### WHAT IS EXPECTED:
Extract all lines in the data that contain the word "elbow".

(Human keypoint data)
* * *

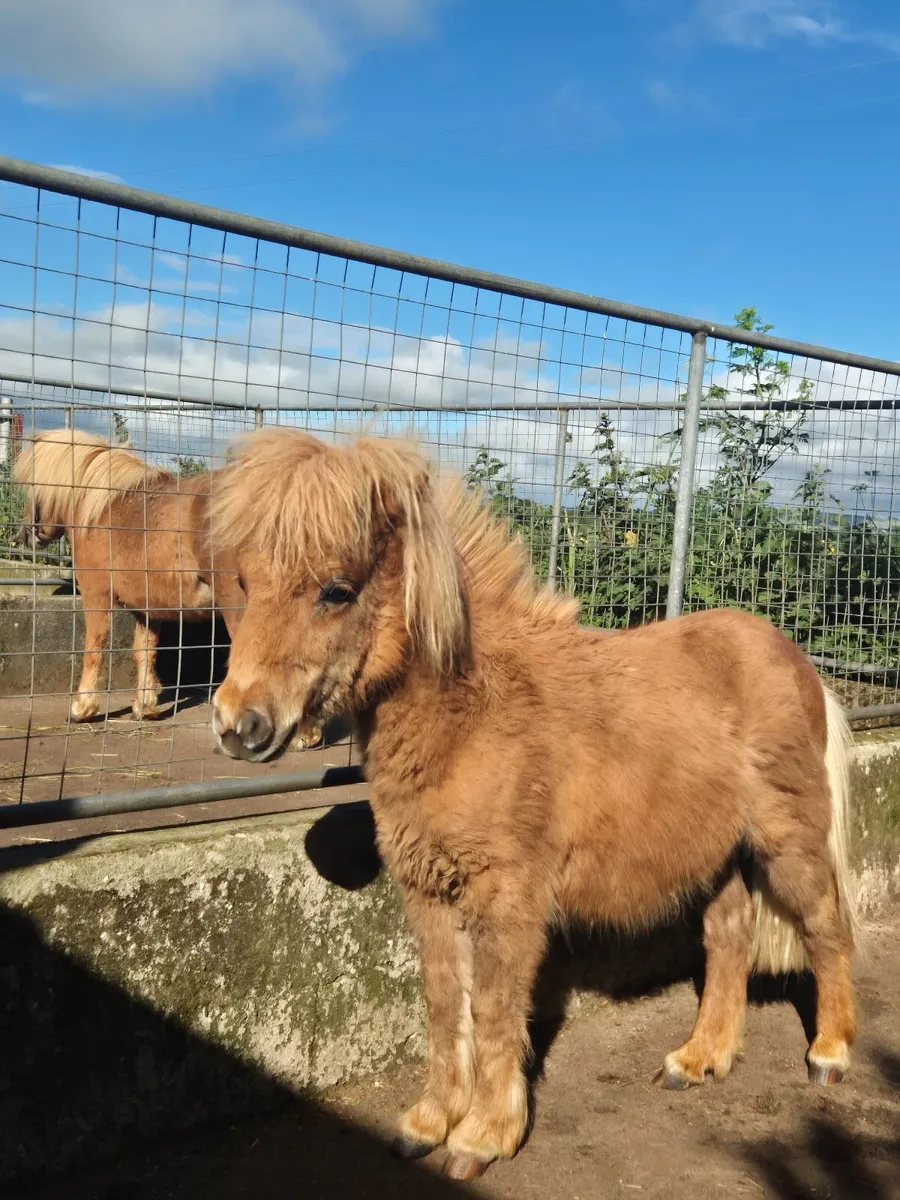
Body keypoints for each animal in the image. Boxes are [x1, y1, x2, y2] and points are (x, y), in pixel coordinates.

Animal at [13, 427, 323, 746]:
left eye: (33, 488)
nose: (24, 534)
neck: (105, 509)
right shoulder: (147, 609)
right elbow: (144, 652)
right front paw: (144, 705)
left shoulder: (97, 593)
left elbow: (95, 646)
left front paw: (82, 707)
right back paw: (307, 733)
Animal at [208, 428, 858, 1182]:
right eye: (247, 582)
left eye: (336, 591)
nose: (239, 726)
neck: (475, 713)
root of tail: (797, 661)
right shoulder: (427, 893)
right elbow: (443, 1005)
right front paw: (429, 1122)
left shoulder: (508, 899)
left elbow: (494, 1010)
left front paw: (484, 1135)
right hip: (718, 854)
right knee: (730, 940)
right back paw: (700, 1060)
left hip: (789, 840)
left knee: (825, 926)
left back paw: (830, 1054)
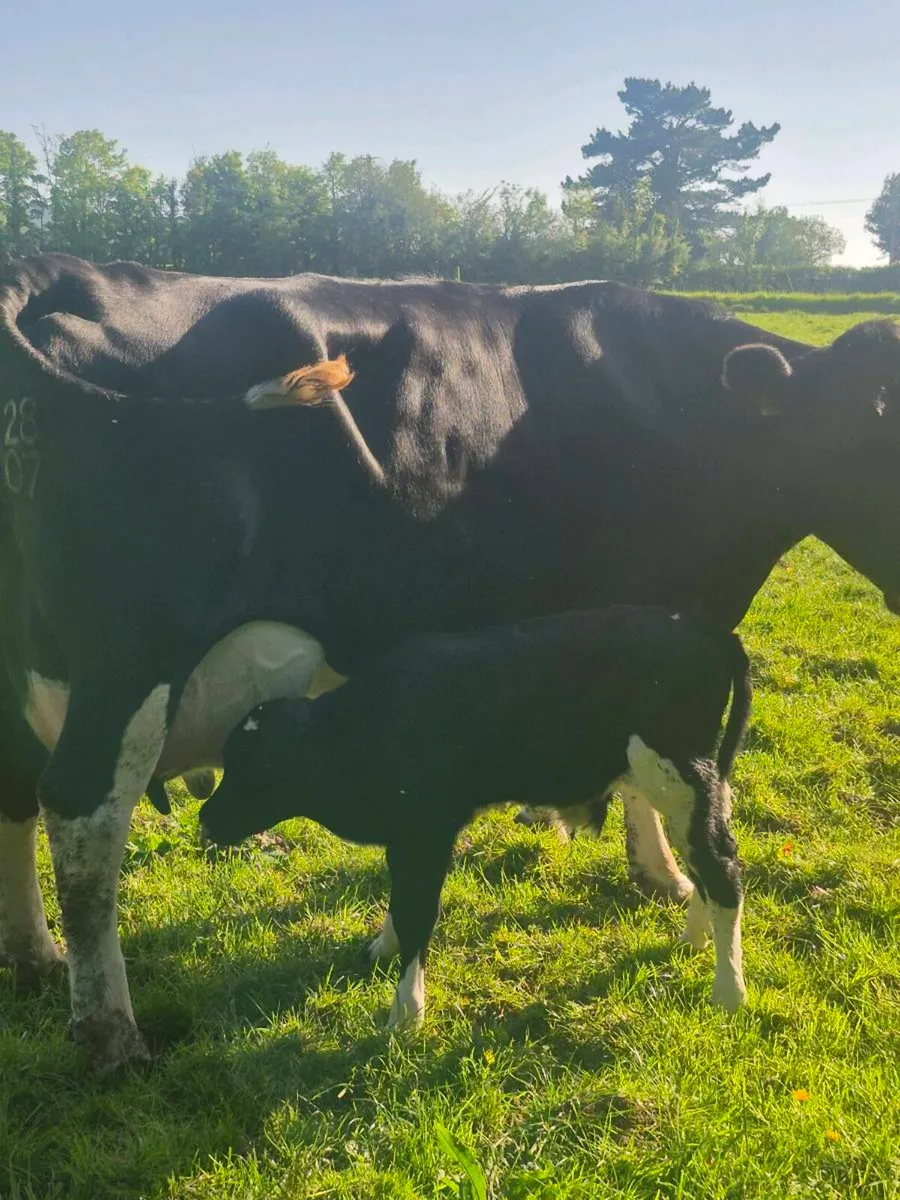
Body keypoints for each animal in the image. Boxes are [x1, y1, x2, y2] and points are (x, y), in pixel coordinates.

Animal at [200, 606, 752, 1023]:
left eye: (263, 768)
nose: (205, 818)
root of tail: (708, 631)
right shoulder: (406, 836)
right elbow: (400, 899)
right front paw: (383, 948)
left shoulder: (426, 831)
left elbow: (418, 912)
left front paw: (406, 1013)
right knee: (702, 863)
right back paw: (692, 940)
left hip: (680, 775)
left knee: (722, 870)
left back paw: (729, 993)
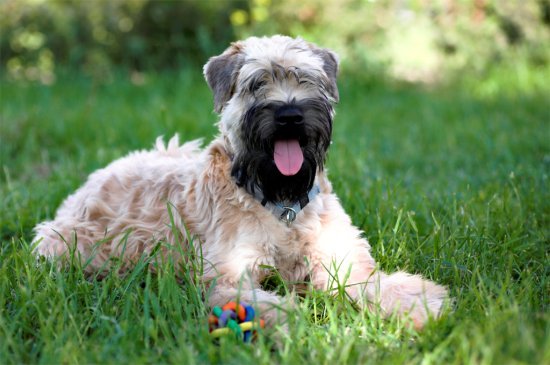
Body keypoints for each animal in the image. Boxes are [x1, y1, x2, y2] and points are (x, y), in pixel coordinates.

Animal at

* * *

### EXERCISE RESPONSE:
right elbow: (144, 652)
left elbow: (95, 646)
right elbow: (443, 1005)
left elbow: (494, 1010)
right elbow: (400, 899)
left elbow: (418, 912)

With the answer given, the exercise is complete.